Bouldering in Hanging Rock, North Carolina

PHOTO COURTESY OF RAPHAEL VALDIVIA

You were also recently appointed Vice Dean for Basic Science at Duke…

Two or three years ago, I got the opportunity to start the Duke Center for the Genomics of Microbial Systems. We brought together people from all over to build a new enterprise, and I had a lot of fun doing that. Around the same time I was becoming more preoccupied with questions beyond my lab’s research, finding myself increasingly concerned with the declining state of funding for research and science education. And it dawned on me that we scientists do a very poor job communicating our work to the public and especially to lawmakers. We think that the value of what we do is self-evident, but it is not. We need to be more effective in making the argument as to why the taxpayer should invest money in science. So in addition to helping implement new research initiatives and shaping biomedical training, I view this transition to administration as a chance to help change the culture and make us more effective advocates for research and science education.

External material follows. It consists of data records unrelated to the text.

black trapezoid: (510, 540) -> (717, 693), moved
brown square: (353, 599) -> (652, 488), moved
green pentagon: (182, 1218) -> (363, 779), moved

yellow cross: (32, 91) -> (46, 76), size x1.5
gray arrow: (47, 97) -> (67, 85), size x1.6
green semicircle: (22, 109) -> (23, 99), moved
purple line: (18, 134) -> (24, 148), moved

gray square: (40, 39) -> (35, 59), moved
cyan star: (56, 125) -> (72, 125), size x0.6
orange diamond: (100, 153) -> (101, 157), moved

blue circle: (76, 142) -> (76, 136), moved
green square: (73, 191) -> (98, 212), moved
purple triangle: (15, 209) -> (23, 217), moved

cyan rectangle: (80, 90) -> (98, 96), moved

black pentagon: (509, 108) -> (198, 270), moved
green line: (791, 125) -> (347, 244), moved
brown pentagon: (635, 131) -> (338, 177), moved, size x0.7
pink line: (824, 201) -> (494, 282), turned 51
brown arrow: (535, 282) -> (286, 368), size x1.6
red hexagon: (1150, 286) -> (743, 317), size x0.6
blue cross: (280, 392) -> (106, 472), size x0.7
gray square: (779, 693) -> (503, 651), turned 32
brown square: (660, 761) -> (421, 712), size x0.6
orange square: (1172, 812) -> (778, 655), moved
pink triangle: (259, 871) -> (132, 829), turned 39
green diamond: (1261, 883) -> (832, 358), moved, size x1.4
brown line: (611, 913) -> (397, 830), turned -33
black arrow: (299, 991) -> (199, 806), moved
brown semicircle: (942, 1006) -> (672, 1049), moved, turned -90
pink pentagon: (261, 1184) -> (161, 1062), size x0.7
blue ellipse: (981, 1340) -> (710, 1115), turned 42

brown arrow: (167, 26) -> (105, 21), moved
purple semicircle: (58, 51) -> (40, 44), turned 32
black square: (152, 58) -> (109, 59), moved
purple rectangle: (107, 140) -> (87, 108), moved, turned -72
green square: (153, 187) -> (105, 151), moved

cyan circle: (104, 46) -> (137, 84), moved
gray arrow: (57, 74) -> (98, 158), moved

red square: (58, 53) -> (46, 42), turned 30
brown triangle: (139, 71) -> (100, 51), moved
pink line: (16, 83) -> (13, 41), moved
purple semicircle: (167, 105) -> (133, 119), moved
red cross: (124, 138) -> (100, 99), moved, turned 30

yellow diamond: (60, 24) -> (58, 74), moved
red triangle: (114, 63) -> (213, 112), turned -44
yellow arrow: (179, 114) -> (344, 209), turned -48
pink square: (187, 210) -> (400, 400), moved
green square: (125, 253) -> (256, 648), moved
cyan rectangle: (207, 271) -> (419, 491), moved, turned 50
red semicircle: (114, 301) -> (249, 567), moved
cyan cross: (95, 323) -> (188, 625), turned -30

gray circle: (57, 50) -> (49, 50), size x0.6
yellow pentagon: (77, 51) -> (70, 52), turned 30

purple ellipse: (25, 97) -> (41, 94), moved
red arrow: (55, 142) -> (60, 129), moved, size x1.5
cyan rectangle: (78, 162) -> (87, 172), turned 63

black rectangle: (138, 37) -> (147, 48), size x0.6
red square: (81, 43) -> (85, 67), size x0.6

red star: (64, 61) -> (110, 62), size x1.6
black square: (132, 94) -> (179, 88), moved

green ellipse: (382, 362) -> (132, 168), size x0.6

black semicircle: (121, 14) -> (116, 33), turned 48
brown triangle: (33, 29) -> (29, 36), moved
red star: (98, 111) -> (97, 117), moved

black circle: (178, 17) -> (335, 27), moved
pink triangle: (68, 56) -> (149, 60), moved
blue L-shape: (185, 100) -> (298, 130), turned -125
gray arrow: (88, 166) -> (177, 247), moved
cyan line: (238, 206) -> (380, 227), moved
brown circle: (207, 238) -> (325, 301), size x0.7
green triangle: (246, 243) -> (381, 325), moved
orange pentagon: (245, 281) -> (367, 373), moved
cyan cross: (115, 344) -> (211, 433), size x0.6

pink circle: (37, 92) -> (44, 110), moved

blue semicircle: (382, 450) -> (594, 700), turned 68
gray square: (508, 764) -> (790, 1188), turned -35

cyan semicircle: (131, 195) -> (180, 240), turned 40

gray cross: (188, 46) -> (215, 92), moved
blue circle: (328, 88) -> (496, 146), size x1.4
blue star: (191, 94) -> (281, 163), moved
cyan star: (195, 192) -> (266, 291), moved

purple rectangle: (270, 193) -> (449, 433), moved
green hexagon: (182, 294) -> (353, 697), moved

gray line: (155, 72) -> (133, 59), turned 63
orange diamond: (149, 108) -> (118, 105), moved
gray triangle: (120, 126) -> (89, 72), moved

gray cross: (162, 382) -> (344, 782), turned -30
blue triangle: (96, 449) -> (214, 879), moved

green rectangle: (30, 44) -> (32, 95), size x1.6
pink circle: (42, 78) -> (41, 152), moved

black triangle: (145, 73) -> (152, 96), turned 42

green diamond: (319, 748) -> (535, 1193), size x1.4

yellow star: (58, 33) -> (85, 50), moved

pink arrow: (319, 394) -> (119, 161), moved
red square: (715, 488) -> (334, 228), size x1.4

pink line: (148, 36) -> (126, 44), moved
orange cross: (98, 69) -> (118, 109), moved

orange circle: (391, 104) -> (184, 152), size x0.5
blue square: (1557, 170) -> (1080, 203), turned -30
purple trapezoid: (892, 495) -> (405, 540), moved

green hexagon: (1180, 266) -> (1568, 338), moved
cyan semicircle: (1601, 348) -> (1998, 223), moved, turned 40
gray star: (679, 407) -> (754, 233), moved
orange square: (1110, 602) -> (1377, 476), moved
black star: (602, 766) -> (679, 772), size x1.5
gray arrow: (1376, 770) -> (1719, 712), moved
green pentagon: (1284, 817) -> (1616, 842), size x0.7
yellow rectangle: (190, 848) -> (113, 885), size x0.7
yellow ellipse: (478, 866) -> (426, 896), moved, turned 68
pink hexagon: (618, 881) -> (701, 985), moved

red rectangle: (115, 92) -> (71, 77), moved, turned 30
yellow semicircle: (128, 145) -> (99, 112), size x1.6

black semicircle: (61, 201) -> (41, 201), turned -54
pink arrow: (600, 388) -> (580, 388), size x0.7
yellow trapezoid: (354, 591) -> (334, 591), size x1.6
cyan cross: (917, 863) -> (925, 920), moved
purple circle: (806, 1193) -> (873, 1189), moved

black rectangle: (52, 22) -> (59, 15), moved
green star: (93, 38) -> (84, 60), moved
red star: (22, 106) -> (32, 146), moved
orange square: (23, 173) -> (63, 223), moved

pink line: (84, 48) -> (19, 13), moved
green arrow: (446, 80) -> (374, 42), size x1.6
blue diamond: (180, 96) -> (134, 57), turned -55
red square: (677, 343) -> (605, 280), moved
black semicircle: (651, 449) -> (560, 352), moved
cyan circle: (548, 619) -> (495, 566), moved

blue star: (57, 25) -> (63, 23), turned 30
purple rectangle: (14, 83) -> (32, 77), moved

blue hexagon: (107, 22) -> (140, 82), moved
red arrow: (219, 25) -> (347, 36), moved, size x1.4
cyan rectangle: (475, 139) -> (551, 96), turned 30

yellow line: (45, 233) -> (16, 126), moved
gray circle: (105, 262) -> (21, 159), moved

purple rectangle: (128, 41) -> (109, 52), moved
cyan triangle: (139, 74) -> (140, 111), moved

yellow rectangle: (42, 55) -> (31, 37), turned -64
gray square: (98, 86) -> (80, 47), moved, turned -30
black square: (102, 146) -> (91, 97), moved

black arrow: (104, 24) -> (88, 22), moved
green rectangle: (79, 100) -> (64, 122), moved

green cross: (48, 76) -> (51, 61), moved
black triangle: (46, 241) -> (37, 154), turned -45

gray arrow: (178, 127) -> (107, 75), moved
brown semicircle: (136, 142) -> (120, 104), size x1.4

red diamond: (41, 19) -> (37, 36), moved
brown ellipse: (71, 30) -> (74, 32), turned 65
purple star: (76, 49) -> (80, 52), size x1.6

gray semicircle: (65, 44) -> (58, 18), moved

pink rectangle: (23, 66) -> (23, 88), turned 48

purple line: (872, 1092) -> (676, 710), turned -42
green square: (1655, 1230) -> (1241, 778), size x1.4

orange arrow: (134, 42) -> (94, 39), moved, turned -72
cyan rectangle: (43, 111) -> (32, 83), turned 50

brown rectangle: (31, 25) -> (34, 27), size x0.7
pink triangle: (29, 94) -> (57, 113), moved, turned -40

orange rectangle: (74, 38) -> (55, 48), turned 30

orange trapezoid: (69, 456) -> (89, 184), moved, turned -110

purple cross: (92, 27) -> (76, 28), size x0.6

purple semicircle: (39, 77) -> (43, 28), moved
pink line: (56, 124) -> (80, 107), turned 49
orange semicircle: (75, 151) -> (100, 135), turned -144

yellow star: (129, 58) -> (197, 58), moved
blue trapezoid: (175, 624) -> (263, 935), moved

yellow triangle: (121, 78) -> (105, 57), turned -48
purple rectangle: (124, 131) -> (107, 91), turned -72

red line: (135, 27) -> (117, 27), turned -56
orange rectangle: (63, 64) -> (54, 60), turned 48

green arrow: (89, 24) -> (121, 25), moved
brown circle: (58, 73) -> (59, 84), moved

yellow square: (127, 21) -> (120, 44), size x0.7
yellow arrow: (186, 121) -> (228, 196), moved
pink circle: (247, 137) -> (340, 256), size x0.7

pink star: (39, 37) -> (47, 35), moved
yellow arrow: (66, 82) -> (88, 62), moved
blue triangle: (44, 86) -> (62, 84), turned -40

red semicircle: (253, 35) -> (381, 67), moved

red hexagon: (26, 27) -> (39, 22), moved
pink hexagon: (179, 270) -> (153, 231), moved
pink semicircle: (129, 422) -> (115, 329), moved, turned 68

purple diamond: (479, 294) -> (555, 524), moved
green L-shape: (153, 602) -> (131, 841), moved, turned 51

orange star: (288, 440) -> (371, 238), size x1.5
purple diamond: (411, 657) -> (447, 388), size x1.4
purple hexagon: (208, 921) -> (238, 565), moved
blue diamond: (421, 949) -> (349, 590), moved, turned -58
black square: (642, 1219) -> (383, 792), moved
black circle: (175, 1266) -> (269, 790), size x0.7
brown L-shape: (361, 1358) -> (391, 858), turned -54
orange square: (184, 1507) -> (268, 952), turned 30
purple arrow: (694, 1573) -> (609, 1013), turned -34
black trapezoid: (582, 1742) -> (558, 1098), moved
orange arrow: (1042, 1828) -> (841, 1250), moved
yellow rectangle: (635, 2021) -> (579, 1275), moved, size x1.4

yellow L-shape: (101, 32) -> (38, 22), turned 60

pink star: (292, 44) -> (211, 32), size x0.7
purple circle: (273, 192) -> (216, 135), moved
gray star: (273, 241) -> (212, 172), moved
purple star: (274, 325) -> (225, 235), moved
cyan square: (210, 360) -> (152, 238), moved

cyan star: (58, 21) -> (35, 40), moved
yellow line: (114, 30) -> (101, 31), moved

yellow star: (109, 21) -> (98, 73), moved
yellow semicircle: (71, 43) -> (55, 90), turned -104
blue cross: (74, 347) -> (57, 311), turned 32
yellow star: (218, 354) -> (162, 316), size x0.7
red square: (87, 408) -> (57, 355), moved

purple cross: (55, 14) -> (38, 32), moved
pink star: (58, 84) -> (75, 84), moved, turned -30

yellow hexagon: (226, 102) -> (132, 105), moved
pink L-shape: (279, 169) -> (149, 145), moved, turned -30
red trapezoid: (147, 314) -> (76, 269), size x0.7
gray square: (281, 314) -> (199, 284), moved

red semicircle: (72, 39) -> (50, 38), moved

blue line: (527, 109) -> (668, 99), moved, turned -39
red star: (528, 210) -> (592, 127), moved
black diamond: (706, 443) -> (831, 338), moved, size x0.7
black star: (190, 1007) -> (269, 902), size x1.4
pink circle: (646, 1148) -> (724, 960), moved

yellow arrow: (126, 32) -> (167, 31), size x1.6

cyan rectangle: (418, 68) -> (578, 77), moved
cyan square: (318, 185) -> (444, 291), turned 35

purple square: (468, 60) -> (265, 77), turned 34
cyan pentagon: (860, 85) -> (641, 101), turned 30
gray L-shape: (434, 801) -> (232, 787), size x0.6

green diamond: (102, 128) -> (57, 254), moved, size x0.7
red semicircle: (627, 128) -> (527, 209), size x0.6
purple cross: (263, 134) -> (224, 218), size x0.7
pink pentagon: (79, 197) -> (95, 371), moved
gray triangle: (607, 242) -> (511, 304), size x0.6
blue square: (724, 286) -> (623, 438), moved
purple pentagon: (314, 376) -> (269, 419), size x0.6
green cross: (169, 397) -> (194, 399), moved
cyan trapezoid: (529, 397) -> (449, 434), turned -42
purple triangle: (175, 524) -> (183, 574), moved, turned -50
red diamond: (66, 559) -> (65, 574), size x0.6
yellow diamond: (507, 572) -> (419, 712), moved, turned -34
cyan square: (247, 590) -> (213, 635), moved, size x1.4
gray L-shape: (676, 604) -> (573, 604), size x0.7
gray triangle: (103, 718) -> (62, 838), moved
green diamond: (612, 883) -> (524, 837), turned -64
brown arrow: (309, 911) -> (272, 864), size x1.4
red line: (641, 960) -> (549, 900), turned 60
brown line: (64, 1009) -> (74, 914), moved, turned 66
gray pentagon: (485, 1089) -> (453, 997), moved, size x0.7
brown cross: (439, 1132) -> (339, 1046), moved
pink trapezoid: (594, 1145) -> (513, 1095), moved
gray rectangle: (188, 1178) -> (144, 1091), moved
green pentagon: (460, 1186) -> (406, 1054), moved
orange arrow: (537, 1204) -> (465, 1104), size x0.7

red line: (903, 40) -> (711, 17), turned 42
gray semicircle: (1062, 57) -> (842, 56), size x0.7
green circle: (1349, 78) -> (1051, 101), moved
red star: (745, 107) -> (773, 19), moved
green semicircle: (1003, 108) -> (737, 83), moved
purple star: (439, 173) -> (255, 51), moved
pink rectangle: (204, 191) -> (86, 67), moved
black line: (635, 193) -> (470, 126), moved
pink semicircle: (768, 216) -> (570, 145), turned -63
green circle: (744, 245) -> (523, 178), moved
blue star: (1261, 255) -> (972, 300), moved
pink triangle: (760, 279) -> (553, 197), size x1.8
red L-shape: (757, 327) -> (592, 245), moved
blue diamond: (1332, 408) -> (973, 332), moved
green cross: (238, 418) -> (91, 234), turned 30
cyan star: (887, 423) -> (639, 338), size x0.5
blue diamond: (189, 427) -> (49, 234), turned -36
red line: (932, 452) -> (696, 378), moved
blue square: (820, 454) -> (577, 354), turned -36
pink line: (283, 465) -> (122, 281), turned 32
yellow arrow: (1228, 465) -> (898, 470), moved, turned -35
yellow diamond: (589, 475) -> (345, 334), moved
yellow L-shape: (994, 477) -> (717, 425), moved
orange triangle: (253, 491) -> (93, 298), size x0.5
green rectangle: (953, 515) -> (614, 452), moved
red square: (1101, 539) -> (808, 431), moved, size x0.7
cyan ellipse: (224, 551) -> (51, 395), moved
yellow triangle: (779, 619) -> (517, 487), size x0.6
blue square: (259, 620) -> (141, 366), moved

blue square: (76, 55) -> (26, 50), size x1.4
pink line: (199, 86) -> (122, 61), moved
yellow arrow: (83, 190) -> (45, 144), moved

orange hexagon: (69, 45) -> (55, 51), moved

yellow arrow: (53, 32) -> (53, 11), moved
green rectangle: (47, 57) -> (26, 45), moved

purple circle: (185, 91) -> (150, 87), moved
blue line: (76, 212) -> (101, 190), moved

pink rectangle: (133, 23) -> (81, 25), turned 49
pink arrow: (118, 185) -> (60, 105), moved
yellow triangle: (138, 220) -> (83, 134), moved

Are you still an outdoors enthusiast?

Well, with a family and my new position, it’s harder to justify taking off for a long weekend or a week to go sleep on a cliff. Not only does it take away time from my family, but it’s also a risky activity. I still go climbing on plastic walls indoors, which I enjoy.

Climbing is like science. It’s a puzzle. You have to weave and find a route through, follow your instincts, and, if you make mistakes, you will fall. Then you correct them, try again, and learn along the way.